Start of SOURCE MATERIAL

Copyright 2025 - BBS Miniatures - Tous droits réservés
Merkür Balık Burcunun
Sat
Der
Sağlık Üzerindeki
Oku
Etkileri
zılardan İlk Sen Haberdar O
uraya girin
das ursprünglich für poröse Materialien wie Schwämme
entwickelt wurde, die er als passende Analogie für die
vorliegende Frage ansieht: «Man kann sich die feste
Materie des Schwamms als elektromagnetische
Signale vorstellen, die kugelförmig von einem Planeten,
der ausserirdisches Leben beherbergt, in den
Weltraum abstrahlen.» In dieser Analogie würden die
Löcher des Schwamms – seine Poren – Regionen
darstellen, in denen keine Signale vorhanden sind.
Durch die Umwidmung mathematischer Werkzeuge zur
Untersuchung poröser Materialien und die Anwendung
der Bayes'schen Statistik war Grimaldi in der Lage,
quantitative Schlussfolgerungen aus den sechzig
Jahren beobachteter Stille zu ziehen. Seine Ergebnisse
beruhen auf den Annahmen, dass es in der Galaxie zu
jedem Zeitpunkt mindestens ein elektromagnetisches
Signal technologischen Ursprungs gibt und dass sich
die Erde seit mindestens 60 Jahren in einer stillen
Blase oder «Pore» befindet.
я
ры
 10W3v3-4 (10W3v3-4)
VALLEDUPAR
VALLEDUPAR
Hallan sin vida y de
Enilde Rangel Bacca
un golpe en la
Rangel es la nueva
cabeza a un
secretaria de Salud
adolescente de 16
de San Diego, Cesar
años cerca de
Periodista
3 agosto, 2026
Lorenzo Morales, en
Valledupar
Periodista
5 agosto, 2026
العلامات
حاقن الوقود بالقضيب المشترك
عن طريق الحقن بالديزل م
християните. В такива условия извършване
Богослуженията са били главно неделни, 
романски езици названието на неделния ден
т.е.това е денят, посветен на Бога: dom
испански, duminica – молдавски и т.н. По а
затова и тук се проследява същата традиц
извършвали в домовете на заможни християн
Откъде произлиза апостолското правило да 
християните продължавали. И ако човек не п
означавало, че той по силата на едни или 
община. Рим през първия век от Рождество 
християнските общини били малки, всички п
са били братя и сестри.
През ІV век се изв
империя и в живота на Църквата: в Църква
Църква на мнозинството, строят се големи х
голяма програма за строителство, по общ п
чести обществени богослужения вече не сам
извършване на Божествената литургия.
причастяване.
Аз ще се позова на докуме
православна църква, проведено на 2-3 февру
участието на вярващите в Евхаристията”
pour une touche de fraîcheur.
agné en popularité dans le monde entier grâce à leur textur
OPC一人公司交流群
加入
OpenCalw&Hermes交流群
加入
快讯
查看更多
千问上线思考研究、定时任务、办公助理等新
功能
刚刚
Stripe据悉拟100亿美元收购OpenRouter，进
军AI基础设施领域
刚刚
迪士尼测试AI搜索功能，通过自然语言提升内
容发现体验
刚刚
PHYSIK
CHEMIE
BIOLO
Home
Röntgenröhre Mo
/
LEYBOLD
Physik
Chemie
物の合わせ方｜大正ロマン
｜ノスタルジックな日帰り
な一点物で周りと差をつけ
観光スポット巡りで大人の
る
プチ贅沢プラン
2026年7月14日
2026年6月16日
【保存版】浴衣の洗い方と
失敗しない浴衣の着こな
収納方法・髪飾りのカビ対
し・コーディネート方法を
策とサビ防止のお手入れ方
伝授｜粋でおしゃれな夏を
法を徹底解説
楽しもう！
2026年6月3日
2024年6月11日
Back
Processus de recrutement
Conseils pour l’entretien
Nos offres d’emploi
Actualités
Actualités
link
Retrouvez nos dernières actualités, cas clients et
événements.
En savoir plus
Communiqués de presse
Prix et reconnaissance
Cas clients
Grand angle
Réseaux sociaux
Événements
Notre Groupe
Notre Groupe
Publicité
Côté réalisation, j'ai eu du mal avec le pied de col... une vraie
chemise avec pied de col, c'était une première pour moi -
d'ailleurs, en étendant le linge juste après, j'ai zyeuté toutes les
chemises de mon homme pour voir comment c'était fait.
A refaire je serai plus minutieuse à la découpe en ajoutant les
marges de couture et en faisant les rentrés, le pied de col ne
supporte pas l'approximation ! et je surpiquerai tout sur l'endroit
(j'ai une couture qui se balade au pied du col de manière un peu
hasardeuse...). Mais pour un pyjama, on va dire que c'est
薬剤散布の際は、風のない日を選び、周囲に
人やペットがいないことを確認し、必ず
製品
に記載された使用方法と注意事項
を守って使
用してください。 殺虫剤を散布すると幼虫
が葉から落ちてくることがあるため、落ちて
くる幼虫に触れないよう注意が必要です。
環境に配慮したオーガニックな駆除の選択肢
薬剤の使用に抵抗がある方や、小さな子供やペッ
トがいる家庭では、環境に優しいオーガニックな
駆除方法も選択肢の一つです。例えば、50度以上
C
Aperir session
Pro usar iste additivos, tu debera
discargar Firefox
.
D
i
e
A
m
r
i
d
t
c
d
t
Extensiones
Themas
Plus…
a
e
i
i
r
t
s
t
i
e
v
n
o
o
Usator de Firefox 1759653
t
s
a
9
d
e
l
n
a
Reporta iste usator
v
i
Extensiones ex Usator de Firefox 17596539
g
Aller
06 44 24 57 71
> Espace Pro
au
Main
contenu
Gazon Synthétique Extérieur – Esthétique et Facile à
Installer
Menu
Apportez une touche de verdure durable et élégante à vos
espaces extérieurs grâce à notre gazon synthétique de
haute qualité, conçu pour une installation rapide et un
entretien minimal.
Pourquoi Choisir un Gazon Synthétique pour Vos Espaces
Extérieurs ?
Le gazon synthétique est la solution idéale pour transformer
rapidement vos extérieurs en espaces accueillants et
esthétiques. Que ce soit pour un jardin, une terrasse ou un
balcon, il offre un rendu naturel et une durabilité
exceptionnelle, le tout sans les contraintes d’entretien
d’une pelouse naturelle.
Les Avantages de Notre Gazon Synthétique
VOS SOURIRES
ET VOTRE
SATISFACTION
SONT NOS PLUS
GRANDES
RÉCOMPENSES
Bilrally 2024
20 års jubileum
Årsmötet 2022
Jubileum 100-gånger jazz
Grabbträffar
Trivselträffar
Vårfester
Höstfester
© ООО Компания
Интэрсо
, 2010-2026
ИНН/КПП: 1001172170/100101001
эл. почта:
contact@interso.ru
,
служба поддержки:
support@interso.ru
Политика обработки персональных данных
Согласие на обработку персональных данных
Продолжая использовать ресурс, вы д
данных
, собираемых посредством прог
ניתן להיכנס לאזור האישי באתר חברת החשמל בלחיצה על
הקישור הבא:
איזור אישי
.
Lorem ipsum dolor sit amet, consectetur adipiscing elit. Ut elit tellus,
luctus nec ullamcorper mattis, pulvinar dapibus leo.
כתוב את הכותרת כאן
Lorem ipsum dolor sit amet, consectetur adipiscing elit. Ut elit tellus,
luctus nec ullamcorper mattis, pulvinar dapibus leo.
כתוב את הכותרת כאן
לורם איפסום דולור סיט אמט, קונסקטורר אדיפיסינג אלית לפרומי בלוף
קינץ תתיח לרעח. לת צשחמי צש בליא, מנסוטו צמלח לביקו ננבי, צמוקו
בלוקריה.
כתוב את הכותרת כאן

End of SOURCE MATERIAL

» TASK INSTRUCTIONS
For the string "pour", show each line of the entries above where it occurs.

» SOLUTION TO THIS PROBLEM
pour une touche de fraîcheur.
Conseils pour l’entretien
chemise avec pied de col, c'était une première pour moi -
chemises de mon homme pour voir comment c'était fait.
hasardeuse...). Mais pour un pyjama, on va dire que c'est
haute qualité, conçu pour une installation rapide et un
Pourquoi Choisir un Gazon Synthétique pour Vos Espaces
Le gazon synthétique est la solution idéale pour transformer
esthétiques. Que ce soit pour un jardin, une terrasse ou un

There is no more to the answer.